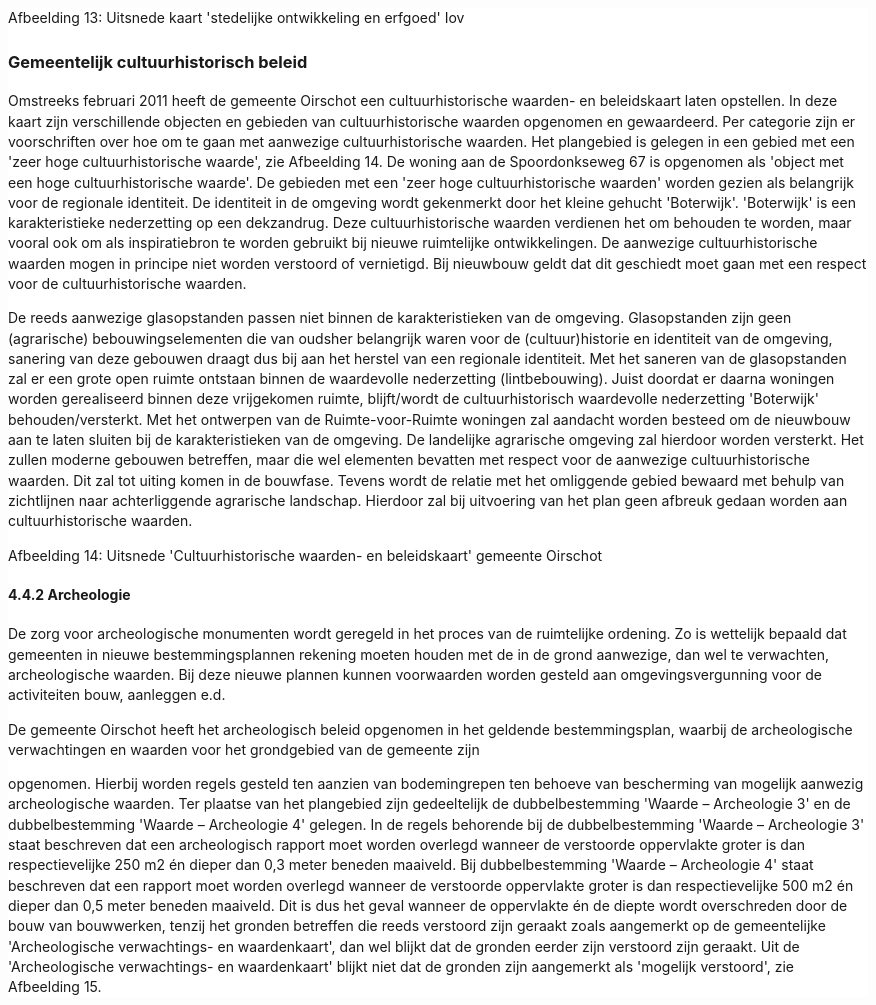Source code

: Afbeelding 13: Uitsnede kaart 'stedelijke ontwikkeling en erfgoed' Iov 

### <span id="page-30-2"></span>Gemeentelijk cultuurhistorisch beleid

Omstreeks februari 2011 heeft de gemeente Oirschot een cultuurhistorische waarden- en beleidskaart laten opstellen. In deze kaart zijn verschillende objecten en gebieden van cultuurhistorische waarden opgenomen en gewaardeerd. Per categorie zijn er voorschriften over hoe om te gaan met aanwezige cultuurhistorische waarden. Het plangebied is gelegen in een gebied met een 'zeer hoge cultuurhistorische waarde', zie Afbeelding 14. De woning aan de Spoordonkseweg 67 is opgenomen als 'object met een hoge cultuurhistorische waarde'. De gebieden met een 'zeer hoge cultuurhistorische waarden' worden gezien als belangrijk voor de regionale identiteit. De identiteit in de omgeving wordt gekenmerkt door het kleine gehucht 'Boterwijk'. 'Boterwijk' is een karakteristieke nederzetting op een dekzandrug. Deze cultuurhistorische waarden verdienen het om behouden te worden, maar vooral ook om als inspiratiebron te worden gebruikt bij nieuwe ruimtelijke ontwikkelingen. De aanwezige cultuurhistorische waarden mogen in principe niet worden verstoord of vernietigd. Bij nieuwbouw geldt dat dit geschiedt moet gaan met een respect voor de cultuurhistorische waarden.

De reeds aanwezige glasopstanden passen niet binnen de karakteristieken van de omgeving. Glasopstanden zijn geen (agrarische) bebouwingselementen die van oudsher belangrijk waren voor de (cultuur)historie en identiteit van de omgeving, sanering van deze gebouwen draagt dus bij aan het herstel van een regionale identiteit. Met het saneren van de glasopstanden zal er een grote open ruimte ontstaan binnen de waardevolle nederzetting (lintbebouwing). Juist doordat er daarna woningen worden gerealiseerd binnen deze vrijgekomen ruimte, blijft/wordt de cultuurhistorisch waardevolle nederzetting 'Boterwijk' behouden/versterkt. Met het ontwerpen van de Ruimte-voor-Ruimte woningen zal aandacht worden besteed om de nieuwbouw aan te laten sluiten bij de karakteristieken van de omgeving. De landelijke agrarische omgeving zal hierdoor worden versterkt. Het zullen moderne gebouwen betreffen, maar die wel elementen bevatten met respect voor de aanwezige cultuurhistorische waarden. Dit zal tot uiting komen in de bouwfase. Tevens wordt de relatie met het omliggende gebied bewaard met behulp van zichtlijnen naar achterliggende agrarische landschap. Hierdoor zal bij uitvoering van het plan geen afbreuk gedaan worden aan cultuurhistorische waarden.

Afbeelding 14: Uitsnede 'Cultuurhistorische waarden- en beleidskaart' gemeente Oirschot

#### <span id="page-31-0"></span>4.4.2 Archeologie

De zorg voor archeologische monumenten wordt geregeld in het proces van de ruimtelijke ordening. Zo is wettelijk bepaald dat gemeenten in nieuwe bestemmingsplannen rekening moeten houden met de in de grond aanwezige, dan wel te verwachten, archeologische waarden. Bij deze nieuwe plannen kunnen voorwaarden worden gesteld aan omgevingsvergunning voor de activiteiten bouw, aanleggen e.d.

De gemeente Oirschot heeft het archeologisch beleid opgenomen in het geldende bestemmingsplan, waarbij de archeologische verwachtingen en waarden voor het grondgebied van de gemeente zijn

opgenomen. Hierbij worden regels gesteld ten aanzien van bodemingrepen ten behoeve van bescherming van mogelijk aanwezig archeologische waarden. Ter plaatse van het plangebied zijn gedeeltelijk de dubbelbestemming 'Waarde – Archeologie 3' en de dubbelbestemming 'Waarde – Archeologie 4' gelegen. In de regels behorende bij de dubbelbestemming 'Waarde – Archeologie 3' staat beschreven dat een archeologisch rapport moet worden overlegd wanneer de verstoorde oppervlakte groter is dan respectievelijke 250 m2 én dieper dan 0,3 meter beneden maaiveld. Bij dubbelbestemming 'Waarde – Archeologie 4' staat beschreven dat een rapport moet worden overlegd wanneer de verstoorde oppervlakte groter is dan respectievelijke 500 m2 én dieper dan 0,5 meter beneden maaiveld. Dit is dus het geval wanneer de oppervlakte én de diepte wordt overschreden door de bouw van bouwwerken, tenzij het gronden betreffen die reeds verstoord zijn geraakt zoals aangemerkt op de gemeentelijke 'Archeologische verwachtings- en waardenkaart', dan wel blijkt dat de gronden eerder zijn verstoord zijn geraakt. Uit de 'Archeologische verwachtings- en waardenkaart' blijkt niet dat de gronden zijn aangemerkt als 'mogelijk verstoord', zie Afbeelding 15.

....................

## GOAL OF THE EXERCISE
Give back every line of the material exactly as written, but not the pictures.

## TASK RESULT
Source code

: Afbeelding 13: Uitsnede kaart 'stedelijke ontwikkeling en erfgoed' Iov 

### <span id="page-30-2"></span>Gemeentelijk cultuurhistorisch beleid

Omstreeks februari 2011 heeft de gemeente Oirschot een cultuurhistorische waarden- en beleidskaart laten opstellen. In deze kaart zijn verschillende objecten en gebieden van cultuurhistorische waarden opgenomen en gewaardeerd. Per categorie zijn er voorschriften over hoe om te gaan met aanwezige cultuurhistorische waarden. Het plangebied is gelegen in een gebied met een 'zeer hoge cultuurhistorische waarde', zie Afbeelding 14. De woning aan de Spoordonkseweg 67 is opgenomen als 'object met een hoge cultuurhistorische waarde'. De gebieden met een 'zeer hoge cultuurhistorische waarden' worden gezien als belangrijk voor de regionale identiteit. De identiteit in de omgeving wordt gekenmerkt door het kleine gehucht 'Boterwijk'. 'Boterwijk' is een karakteristieke nederzetting op een dekzandrug. Deze cultuurhistorische waarden verdienen het om behouden te worden, maar vooral ook om als inspiratiebron te worden gebruikt bij nieuwe ruimtelijke ontwikkelingen. De aanwezige cultuurhistorische waarden mogen in principe niet worden verstoord of vernietigd. Bij nieuwbouw geldt dat dit geschiedt moet gaan met een respect voor de cultuurhistorische waarden.

De reeds aanwezige glasopstanden passen niet binnen de karakteristieken van de omgeving. Glasopstanden zijn geen (agrarische) bebouwingselementen die van oudsher belangrijk waren voor de (cultuur)historie en identiteit van de omgeving, sanering van deze gebouwen draagt dus bij aan het herstel van een regionale identiteit. Met het saneren van de glasopstanden zal er een grote open ruimte ontstaan binnen de waardevolle nederzetting (lintbebouwing). Juist doordat er daarna woningen worden gerealiseerd binnen deze vrijgekomen ruimte, blijft/wordt de cultuurhistorisch waardevolle nederzetting 'Boterwijk' behouden/versterkt. Met het ontwerpen van de Ruimte-voor-Ruimte woningen zal aandacht worden besteed om de nieuwbouw aan te laten sluiten bij de karakteristieken van de omgeving. De landelijke agrarische omgeving zal hierdoor worden versterkt. Het zullen moderne gebouwen betreffen, maar die wel elementen bevatten met respect voor de aanwezige cultuurhistorische waarden. Dit zal tot uiting komen in de bouwfase. Tevens wordt de relatie met het omliggende gebied bewaard met behulp van zichtlijnen naar achterliggende agrarische landschap. Hierdoor zal bij uitvoering van het plan geen afbreuk gedaan worden aan cultuurhistorische waarden.

Afbeelding 14: Uitsnede 'Cultuurhistorische waarden- en beleidskaart' gemeente Oirschot

#### <span id="page-31-0"></span>4.4.2 Archeologie

De zorg voor archeologische monumenten wordt geregeld in het proces van de ruimtelijke ordening. Zo is wettelijk bepaald dat gemeenten in nieuwe bestemmingsplannen rekening moeten houden met de in de grond aanwezige, dan wel te verwachten, archeologische waarden. Bij deze nieuwe plannen kunnen voorwaarden worden gesteld aan omgevingsvergunning voor de activiteiten bouw, aanleggen e.d.

De gemeente Oirschot heeft het archeologisch beleid opgenomen in het geldende bestemmingsplan, waarbij de archeologische verwachtingen en waarden voor het grondgebied van de gemeente zijn

opgenomen. Hierbij worden regels gesteld ten aanzien van bodemingrepen ten behoeve van bescherming van mogelijk aanwezig archeologische waarden. Ter plaatse van het plangebied zijn gedeeltelijk de dubbelbestemming 'Waarde – Archeologie 3' en de dubbelbestemming 'Waarde – Archeologie 4' gelegen. In de regels behorende bij de dubbelbestemming 'Waarde – Archeologie 3' staat beschreven dat een archeologisch rapport moet worden overlegd wanneer de verstoorde oppervlakte groter is dan respectievelijke 250 m2 én dieper dan 0,3 meter beneden maaiveld. Bij dubbelbestemming 'Waarde – Archeologie 4' staat beschreven dat een rapport moet worden overlegd wanneer de verstoorde oppervlakte groter is dan respectievelijke 500 m2 én dieper dan 0,5 meter beneden maaiveld. Dit is dus het geval wanneer de oppervlakte én de diepte wordt overschreden door de bouw van bouwwerken, tenzij het gronden betreffen die reeds verstoord zijn geraakt zoals aangemerkt op de gemeentelijke 'Archeologische verwachtings- en waardenkaart', dan wel blijkt dat de gronden eerder zijn verstoord zijn geraakt. Uit de 'Archeologische verwachtings- en waardenkaart' blijkt niet dat de gronden zijn aangemerkt als 'mogelijk verstoord', zie Afbeelding 15.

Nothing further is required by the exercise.